(Records to process):

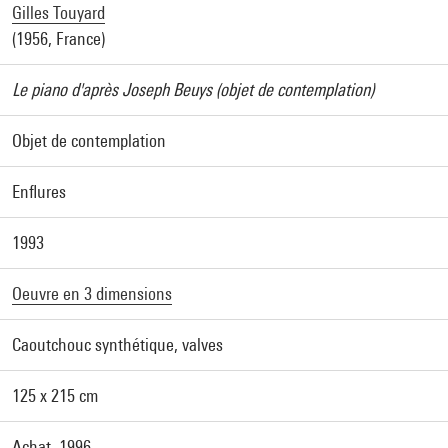
Gilles Touyard
(1956, France)
Le piano d'après Joseph Beuys (objet de contemplation)
Objet de contemplation
Enflures
1993
Oeuvre en 3 dimensions
Caoutchouc synthétique, valves
125 x 215 cm
Achat, 1996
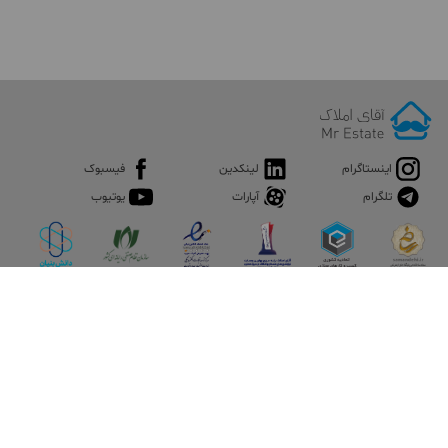
اینستاگرام
لینکدین
فیسبوک
تلگرام
آپارات
یوتیوب
اپلیکیشن آقای املاک
آقای املاک؛ گوگل صنعت ساختمان و املاک ایران سوپراپلیکیشن را
نصب کنید و هر آنچه در بازار ملک نیاز دارید، یکجا در اختیار داشته
باشید.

(What is required): From the line containing "اپلیکیشن آقای املاک" to the final line above, output everything. Change nothing and add nothing.

(Response area):
اپلیکیشن آقای املاک
آقای املاک؛ گوگل صنعت ساختمان و املاک ایران سوپراپلیکیشن را
نصب کنید و هر آنچه در بازار ملک نیاز دارید، یکجا در اختیار داشته
باشید.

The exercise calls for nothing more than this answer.